* INFORMATION:
####################

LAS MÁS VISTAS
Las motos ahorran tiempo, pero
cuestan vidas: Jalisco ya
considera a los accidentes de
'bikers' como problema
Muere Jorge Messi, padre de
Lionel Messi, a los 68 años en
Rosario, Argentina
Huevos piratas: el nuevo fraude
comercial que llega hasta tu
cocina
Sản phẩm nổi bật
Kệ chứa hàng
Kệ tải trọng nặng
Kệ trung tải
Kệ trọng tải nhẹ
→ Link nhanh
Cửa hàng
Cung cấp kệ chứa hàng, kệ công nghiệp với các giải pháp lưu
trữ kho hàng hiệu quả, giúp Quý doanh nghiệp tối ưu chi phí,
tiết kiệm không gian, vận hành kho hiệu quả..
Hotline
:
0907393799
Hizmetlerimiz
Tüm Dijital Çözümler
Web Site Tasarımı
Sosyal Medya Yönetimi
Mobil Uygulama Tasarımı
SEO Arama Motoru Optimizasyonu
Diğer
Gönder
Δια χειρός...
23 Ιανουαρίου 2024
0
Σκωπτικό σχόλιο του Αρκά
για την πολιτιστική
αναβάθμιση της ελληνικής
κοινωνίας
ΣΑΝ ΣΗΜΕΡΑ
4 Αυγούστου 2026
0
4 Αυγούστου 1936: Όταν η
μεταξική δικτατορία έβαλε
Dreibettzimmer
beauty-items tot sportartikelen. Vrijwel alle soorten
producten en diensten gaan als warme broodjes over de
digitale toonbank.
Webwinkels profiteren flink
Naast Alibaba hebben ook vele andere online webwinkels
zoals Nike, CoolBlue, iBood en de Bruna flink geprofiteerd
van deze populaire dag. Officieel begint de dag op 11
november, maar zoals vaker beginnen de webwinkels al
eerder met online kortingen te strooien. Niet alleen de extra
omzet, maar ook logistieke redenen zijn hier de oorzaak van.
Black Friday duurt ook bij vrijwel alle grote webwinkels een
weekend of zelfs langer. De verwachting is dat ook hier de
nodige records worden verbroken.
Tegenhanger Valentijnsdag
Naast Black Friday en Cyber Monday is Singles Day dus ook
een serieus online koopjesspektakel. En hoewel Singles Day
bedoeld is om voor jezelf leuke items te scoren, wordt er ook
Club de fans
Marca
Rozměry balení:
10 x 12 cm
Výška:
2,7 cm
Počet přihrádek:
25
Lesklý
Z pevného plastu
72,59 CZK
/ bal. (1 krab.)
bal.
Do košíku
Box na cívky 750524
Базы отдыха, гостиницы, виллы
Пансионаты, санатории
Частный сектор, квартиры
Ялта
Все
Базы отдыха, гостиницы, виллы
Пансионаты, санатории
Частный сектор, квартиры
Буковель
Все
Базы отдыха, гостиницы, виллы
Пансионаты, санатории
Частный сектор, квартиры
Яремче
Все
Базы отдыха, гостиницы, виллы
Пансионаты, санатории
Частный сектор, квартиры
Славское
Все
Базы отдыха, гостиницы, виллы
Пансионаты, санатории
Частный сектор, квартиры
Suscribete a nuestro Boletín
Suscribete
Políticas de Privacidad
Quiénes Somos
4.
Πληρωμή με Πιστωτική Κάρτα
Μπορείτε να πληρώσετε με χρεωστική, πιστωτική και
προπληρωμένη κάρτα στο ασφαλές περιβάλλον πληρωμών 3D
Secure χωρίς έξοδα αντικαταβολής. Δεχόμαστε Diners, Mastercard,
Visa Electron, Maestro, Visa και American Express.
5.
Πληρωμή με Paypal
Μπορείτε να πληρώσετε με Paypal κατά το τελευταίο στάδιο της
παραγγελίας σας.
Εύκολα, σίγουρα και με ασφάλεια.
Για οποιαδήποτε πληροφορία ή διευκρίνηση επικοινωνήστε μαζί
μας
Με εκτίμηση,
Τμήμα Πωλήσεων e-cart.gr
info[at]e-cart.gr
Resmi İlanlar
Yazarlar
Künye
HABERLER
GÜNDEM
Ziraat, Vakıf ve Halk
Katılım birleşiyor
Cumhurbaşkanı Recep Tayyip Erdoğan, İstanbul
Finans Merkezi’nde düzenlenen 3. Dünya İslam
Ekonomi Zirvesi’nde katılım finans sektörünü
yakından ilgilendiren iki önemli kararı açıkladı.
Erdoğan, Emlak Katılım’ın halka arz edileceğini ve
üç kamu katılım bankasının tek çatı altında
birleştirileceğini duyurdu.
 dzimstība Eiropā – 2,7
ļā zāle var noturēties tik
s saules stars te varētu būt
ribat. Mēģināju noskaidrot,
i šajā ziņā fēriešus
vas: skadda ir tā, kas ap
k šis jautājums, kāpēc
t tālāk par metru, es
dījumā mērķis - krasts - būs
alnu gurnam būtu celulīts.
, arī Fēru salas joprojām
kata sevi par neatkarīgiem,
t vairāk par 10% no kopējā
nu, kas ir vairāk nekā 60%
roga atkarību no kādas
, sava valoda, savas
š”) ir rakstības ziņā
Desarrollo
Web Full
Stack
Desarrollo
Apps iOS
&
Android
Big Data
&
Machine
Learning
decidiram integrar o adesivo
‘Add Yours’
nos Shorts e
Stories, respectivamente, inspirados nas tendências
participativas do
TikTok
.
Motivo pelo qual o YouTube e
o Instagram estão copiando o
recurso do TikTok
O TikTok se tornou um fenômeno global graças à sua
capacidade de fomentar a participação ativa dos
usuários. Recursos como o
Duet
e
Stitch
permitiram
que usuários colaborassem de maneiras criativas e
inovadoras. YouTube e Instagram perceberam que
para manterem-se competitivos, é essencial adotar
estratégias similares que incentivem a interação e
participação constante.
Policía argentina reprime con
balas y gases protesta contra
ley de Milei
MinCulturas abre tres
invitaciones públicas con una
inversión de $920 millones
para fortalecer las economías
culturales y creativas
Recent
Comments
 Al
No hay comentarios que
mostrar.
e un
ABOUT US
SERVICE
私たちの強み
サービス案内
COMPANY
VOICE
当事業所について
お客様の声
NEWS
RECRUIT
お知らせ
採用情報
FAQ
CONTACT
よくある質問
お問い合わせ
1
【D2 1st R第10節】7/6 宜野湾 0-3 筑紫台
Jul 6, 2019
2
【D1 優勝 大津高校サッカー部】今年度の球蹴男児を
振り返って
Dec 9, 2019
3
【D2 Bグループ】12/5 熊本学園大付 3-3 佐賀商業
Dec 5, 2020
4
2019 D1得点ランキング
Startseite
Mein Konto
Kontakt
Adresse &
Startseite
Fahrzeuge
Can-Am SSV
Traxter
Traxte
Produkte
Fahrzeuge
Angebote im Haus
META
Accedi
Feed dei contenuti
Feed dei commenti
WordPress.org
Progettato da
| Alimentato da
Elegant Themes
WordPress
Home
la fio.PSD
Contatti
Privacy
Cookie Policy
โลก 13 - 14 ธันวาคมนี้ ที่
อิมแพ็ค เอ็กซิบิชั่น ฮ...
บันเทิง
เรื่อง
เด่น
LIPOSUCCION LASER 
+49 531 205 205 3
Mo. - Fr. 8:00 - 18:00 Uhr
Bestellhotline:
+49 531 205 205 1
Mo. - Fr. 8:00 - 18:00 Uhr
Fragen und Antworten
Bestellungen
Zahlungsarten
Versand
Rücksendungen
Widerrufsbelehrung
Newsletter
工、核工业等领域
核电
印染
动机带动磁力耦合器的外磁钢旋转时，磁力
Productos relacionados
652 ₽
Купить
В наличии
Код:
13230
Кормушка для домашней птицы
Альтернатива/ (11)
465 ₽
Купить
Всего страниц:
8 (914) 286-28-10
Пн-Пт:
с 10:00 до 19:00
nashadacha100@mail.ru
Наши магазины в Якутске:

####################

* ASSIGNED TASK:
Filter the entries above and copy only the lines that hold "πληρώσετε".

* SOLUTION TO THE EXERCISE:
Μπορείτε να πληρώσετε με χρεωστική, πιστωτική και
Μπορείτε να πληρώσετε με Paypal κατά το τελευταίο στάδιο της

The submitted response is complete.